Federal agencies also should make higher connectivity a criterion in evaluating communities’ applications for certain scientific grants, for e-rate funding or for economic development grants. (World-class networks in any event would improve the effectiveness of each grant.) As soon as a critical mass of communities has obtained an upgrade, other communities will have a greater motivation to do so.
To lower the cost of providing bandwidth, the administration should sell more of a critical asset that it owns — the spectrum, or the right to use the airwaves for mobile communication.
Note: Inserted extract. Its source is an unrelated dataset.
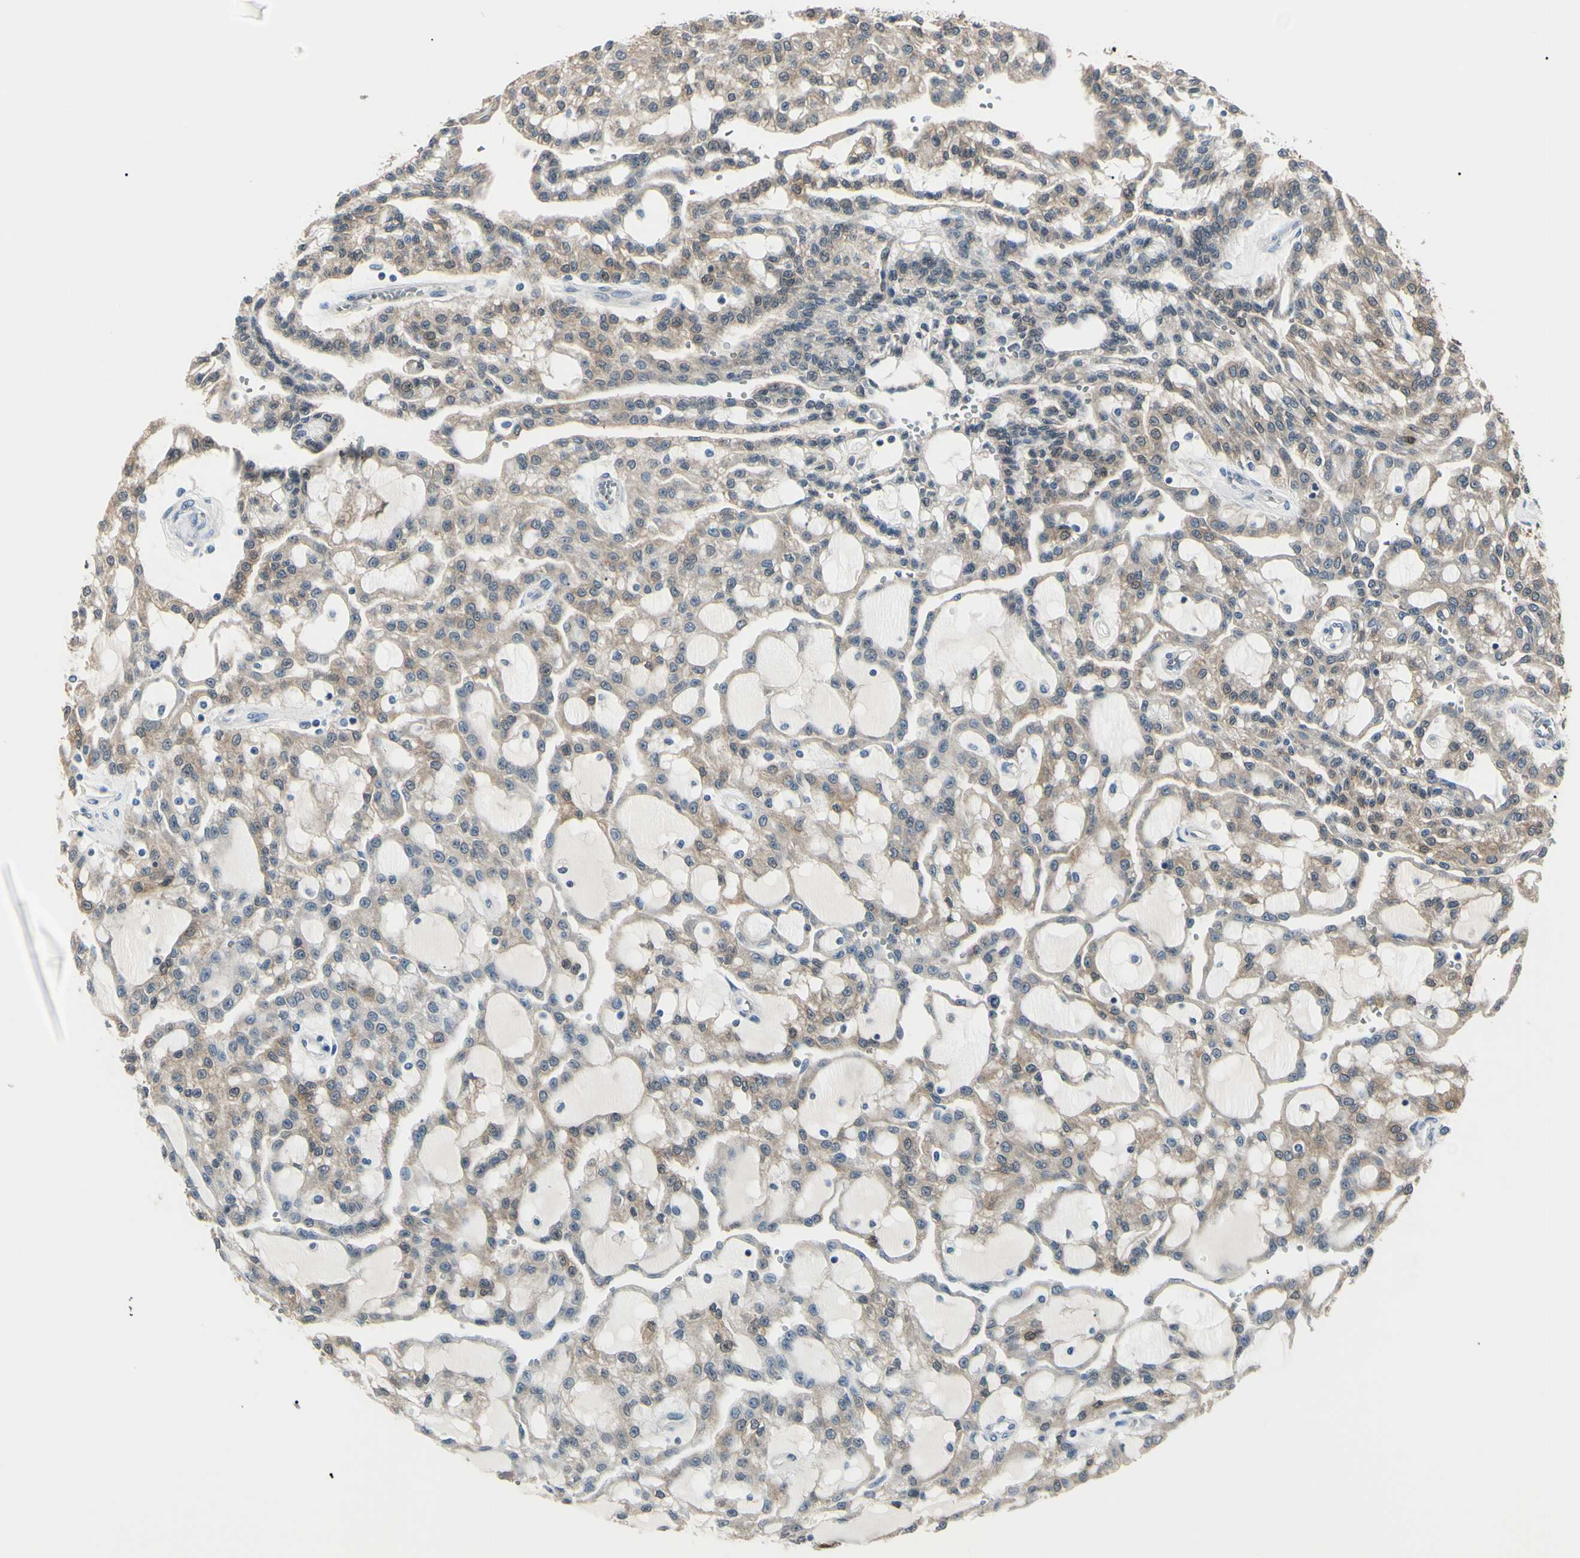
{"staining": {"intensity": "weak", "quantity": ">75%", "location": "cytoplasmic/membranous"}, "tissue": "renal cancer", "cell_type": "Tumor cells", "image_type": "cancer", "snomed": [{"axis": "morphology", "description": "Adenocarcinoma, NOS"}, {"axis": "topography", "description": "Kidney"}], "caption": "Renal cancer stained with a brown dye exhibits weak cytoplasmic/membranous positive expression in approximately >75% of tumor cells.", "gene": "AKR1C3", "patient": {"sex": "male", "age": 63}}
Not only would moving more spectrum from government use to private use produce revenue, but it would also lower costs for private providers.
The federal government should address the spectrum it uses the same way it handles another key asset: real estate. Instead of each agency handling its own real estate, the General Services Administration controls the overall portfolio. Similarly, the federal government should put all government-used spectrum under the control of a single administrator.
That agency, particularly if it is part of the Office of Management and Budget, will ensure that the spectrum is used efficiently and would be able to balance the need of government agencies for spectrum with the possibility of raising revenue by leasing spectrum to private parties. The goal is to keep bandwidth provision on a Moore’s Law curve of declining cost, thereby assuring that consumers will be getting the knowledge platform’s services faster, better and cheaper.